At about the same time, Burkhart’s father bought a piece of land in North Granby where he intended to grow potatoes to sell out of the trunk of his car in Hartford. “Every weekend my brother and I would help our dad in the potato field, from spring to fall, weeding, hoeing, hauling water from a stream. It was hard work, but dad meant to improve things for our family.”
But when potatoes did not bring in the money that Burkhart’s father expected, he turned to making cement blocks in a rented garage on North Granby Road. “The business was good, so Dad decided to buy this property, several acres on 10/202, build a house, and have a business close to the Massachusetts line. We cleared this land with axes. Dad worked 7 a.m. to 3 p.m. in Hartford. After school we’d drive to Granby to clear the land, and on weekends, Dad made cement blocks.
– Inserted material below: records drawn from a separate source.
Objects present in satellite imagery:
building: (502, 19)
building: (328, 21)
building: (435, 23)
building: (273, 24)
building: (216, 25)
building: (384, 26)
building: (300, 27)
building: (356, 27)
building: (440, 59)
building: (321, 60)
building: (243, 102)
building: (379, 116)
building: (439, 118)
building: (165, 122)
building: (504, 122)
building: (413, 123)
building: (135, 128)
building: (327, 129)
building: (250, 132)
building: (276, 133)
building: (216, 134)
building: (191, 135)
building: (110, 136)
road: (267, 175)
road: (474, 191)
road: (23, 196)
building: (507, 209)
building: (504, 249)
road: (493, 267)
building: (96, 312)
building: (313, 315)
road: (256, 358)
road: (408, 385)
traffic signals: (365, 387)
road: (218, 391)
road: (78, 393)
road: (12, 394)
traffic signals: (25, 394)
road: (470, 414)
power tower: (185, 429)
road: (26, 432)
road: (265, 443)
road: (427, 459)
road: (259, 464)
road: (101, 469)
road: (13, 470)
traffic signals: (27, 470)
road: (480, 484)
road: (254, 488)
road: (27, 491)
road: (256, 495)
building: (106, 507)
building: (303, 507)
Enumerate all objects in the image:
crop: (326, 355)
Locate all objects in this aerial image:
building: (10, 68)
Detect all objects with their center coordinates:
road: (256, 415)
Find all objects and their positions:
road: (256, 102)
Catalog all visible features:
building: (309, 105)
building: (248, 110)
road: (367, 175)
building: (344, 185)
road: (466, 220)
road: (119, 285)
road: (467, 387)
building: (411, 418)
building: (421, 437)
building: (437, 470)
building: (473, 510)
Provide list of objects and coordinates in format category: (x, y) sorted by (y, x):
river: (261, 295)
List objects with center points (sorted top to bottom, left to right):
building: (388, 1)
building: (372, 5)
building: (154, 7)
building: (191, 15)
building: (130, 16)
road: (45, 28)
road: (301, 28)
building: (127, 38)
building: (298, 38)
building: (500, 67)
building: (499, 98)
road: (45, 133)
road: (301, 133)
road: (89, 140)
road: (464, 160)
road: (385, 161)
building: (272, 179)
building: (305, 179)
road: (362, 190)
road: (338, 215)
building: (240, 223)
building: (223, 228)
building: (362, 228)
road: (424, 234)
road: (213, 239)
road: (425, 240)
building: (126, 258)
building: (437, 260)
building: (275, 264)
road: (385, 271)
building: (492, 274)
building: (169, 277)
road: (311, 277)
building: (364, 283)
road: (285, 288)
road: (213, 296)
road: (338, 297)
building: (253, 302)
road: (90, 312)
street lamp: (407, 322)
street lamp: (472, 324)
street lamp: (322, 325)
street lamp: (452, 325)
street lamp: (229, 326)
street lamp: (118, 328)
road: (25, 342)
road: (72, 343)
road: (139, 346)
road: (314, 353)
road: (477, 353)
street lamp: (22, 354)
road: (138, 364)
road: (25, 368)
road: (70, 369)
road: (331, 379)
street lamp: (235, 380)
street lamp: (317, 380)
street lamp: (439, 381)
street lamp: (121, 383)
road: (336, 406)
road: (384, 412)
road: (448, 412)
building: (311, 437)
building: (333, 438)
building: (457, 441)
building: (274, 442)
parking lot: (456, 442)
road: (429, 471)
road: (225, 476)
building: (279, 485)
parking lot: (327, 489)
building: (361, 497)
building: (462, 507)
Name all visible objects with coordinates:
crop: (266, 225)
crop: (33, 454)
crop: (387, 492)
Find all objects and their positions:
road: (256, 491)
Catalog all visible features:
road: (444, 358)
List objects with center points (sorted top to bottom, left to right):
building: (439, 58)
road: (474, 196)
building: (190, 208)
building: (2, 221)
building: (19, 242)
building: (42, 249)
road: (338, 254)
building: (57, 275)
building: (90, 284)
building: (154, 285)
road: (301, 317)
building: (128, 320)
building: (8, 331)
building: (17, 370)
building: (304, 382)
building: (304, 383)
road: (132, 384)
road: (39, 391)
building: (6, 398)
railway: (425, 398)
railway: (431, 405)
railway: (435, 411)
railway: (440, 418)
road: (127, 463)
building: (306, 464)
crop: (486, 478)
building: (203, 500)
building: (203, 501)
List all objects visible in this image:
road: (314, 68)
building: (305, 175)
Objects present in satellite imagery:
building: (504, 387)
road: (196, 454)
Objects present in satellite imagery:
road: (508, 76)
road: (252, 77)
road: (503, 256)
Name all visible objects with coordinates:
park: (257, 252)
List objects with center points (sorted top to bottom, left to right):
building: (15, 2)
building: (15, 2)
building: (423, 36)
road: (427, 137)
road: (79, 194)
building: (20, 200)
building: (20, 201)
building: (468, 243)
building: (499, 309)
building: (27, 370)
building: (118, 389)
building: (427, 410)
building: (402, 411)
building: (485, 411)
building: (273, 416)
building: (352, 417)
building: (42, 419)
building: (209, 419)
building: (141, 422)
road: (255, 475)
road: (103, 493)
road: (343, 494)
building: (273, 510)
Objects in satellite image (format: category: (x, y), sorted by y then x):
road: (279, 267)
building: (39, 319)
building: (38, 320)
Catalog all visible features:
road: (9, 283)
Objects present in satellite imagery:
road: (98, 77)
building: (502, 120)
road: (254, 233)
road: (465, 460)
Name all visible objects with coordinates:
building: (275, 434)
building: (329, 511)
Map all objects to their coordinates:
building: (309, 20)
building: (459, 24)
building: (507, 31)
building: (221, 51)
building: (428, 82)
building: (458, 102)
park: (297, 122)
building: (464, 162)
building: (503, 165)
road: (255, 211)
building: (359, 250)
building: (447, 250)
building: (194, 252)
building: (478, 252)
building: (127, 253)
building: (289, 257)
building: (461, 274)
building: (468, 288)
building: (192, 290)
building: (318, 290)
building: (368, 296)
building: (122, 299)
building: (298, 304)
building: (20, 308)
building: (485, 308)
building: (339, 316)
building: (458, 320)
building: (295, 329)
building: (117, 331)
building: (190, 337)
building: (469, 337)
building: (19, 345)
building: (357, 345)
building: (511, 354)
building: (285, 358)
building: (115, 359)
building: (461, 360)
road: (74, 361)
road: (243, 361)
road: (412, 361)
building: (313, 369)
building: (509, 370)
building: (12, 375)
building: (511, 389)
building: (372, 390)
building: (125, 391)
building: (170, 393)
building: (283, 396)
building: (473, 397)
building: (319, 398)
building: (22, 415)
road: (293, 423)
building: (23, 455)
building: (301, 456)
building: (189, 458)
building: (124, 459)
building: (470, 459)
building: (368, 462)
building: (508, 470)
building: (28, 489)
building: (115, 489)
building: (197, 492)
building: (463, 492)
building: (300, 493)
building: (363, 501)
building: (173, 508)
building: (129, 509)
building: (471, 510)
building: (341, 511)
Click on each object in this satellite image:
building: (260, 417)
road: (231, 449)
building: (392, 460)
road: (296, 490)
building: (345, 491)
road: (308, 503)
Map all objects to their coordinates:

A lot of houses around here have my father’s concrete blocks in their foundations.”
Carl Burkhart and his sons built the home where Burkhart still lives. “We moved to Granby in 1952 when I was 12 and lived in the basement until the house was finished,” Burkhart says. This house is built like a rock. It’s here to stay.”
So is Carl’s son Ken, who sells his jams, honeys and maple syrups at Florida flea markets during the winter, but returns to Granby each spring to pick berries, make jam and sell his products through November.
In addition to local honeys from hives in East Hartland and Granville, Burkhart offers the acclaimed and highly sought tupelo honey as well as avocado blossom honey.
Tupelo honey is only produced in the U.S. in the Okefenokee Swamp and the Apalachicola River Basin, where tupelo trees grow. Burkhart buys his in Florida. “It’s creamy, has a peachy, buttery taste and a five-year shelf life,” Burkhart says. “It’s among the top three honeys in the world, and it’s hard to get. I have to beg to buy it, pay cash, and there’s no receipt. The tupelo tree grows in swamps owned by the federal government, and several big companies have expensive, heavy equipment placed in the swamp to harvest the honey. They do not part with it easily.”
Avocado blossom honey, which is dark, rich and buttery with notes of molasses, is sought by people who suffer from allergies or who are sensitive to other kinds of sweeteners. “They come, and I teach them to use avocado blossom honey as a medicine,” Burkhart says. “It relieves their symptoms, and they always come back to buy more.”
When he’s not busy making jams, Burkhart creates hand-rolled beeswax candles on his kitchen table. “They’re a luxury item, and you have to learn how to burn them properly,” he says. “When you burn a beeswax candle, you get the scent of warm honey. I teach everyone who buys something from me how to use it to get the most value for their money.”
At 83, does Burkhart plan to slow down anytime soon?
“I plan to do this as long as I can,” he says with a wink and a smile. “Come get free samples, and try my products. I spread the sweetness!”